Mientras regresaba a la universidad, aturdido, el viento helado le azotaba las rodillas. Entró en su cuarto y el olor a sangre le dio la bienvenida. En el teléfono de su casa solo respondía una voz aflautada que decía, «el número al que llama no se encuentra en servicio».

Crisantemos.

Sylvia Campbell, dieciocho años de edad según las mentiras que tenía en las manos, seguía viva ahora en su recuerdo. Los polis seguirían su rastro y descubrirían que había falsificado los datos de su expediente y que la universidad no se había molestado en comprobarlos. Tendría que haber sido material suficiente para un pequeño reportaje de investigación pero los periódicos no lo habían mencionado.

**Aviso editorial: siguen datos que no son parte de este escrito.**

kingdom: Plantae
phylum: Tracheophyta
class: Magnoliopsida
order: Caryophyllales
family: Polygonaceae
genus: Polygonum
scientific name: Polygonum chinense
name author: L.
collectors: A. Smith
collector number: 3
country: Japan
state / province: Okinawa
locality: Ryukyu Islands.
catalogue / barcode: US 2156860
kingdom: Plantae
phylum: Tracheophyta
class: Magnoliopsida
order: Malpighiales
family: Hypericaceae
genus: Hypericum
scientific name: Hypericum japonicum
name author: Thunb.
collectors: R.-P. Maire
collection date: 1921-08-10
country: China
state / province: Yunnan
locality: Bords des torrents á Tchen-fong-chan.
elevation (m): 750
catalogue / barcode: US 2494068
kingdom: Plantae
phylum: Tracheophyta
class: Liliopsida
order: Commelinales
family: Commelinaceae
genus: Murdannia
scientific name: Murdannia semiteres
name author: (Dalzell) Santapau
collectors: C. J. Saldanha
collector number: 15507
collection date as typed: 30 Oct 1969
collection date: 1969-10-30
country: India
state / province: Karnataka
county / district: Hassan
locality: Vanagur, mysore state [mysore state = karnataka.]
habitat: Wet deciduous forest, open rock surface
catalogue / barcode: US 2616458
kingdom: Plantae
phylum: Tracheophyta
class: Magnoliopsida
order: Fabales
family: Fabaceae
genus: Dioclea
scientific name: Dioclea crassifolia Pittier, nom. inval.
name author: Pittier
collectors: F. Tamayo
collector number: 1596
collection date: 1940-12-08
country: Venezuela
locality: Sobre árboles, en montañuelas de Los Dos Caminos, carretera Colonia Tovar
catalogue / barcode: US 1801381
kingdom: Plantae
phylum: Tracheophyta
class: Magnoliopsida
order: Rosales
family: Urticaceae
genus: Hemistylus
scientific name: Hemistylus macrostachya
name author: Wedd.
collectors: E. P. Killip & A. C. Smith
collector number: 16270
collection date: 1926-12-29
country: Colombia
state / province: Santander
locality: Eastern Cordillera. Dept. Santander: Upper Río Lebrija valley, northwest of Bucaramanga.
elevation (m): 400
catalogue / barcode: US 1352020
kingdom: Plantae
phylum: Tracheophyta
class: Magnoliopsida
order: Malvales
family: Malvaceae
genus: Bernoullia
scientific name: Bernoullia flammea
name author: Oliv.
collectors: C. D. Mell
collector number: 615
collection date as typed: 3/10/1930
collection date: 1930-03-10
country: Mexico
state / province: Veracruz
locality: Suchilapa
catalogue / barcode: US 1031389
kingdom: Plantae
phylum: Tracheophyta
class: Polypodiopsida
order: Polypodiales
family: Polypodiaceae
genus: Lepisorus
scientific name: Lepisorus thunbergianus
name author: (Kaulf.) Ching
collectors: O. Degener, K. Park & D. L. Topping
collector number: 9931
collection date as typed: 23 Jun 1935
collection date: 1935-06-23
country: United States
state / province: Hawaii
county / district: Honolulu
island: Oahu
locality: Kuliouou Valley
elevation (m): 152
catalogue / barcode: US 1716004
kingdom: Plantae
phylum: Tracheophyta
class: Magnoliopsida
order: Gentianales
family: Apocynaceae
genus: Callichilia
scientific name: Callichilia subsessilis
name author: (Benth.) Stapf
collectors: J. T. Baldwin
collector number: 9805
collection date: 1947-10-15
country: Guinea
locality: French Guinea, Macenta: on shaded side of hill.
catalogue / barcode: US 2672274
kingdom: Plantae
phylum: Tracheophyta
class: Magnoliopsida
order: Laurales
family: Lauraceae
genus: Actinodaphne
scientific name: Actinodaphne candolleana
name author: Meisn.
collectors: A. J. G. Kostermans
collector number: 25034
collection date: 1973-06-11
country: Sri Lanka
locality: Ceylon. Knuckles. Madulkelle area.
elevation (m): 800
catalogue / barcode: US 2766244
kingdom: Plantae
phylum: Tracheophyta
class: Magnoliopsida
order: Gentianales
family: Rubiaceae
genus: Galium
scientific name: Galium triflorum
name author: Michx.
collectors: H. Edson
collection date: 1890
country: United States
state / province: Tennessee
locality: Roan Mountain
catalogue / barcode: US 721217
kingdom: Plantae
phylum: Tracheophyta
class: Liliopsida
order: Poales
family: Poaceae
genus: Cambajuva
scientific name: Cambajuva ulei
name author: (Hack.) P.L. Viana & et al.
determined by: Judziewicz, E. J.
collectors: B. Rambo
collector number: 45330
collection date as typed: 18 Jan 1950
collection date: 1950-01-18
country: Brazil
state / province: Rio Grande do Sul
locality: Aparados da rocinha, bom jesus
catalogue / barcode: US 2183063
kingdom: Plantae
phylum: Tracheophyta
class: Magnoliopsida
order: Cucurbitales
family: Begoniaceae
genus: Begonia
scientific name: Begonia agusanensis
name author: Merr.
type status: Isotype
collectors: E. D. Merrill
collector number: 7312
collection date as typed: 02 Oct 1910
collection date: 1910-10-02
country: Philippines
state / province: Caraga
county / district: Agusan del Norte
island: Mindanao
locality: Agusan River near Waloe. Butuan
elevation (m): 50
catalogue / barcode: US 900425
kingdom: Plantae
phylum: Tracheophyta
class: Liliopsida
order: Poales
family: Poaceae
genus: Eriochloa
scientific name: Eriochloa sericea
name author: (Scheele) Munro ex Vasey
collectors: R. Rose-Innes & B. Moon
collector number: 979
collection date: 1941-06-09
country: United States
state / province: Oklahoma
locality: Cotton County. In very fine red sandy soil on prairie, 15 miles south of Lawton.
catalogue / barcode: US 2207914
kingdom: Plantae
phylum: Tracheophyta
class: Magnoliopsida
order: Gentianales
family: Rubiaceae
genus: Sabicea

Regresó a la biblioteca, hizo algunas comprobaciones más, y encontró tres artículos relacionados que antes había pasado por alto porque se encontraban en la sección virtual del periódico. Contaban que la falsificación de expedientes empezaba a ser una práctica bastante frecuente en el país, en especial en los distritos escolares más pobres, donde resultaba más fácil acceder a los archivos informatizados. Básicamente, los artículos culpaban a Sylvia por dificultar las labores policiales al haber falsificado su expediente. La conclusión implícita era que su acto criminal había desencadenado su propio asesinato.

Malditos cabrones.

Caleb interrogó al administrador residente hasta que obtuvo el nombre del bedel que había limpiado y pintado el cuarto. Descubrió dónde se guardaban las propiedades de los estudiantes. La primera vez hizo saltar una alarma de incendios en el subsótano de la biblioteca y vagó por los almacenes de los pasillos, comprobando números de habitación, hasta dar con la que, según el bedel, contenía los efectos personales de Sylvia.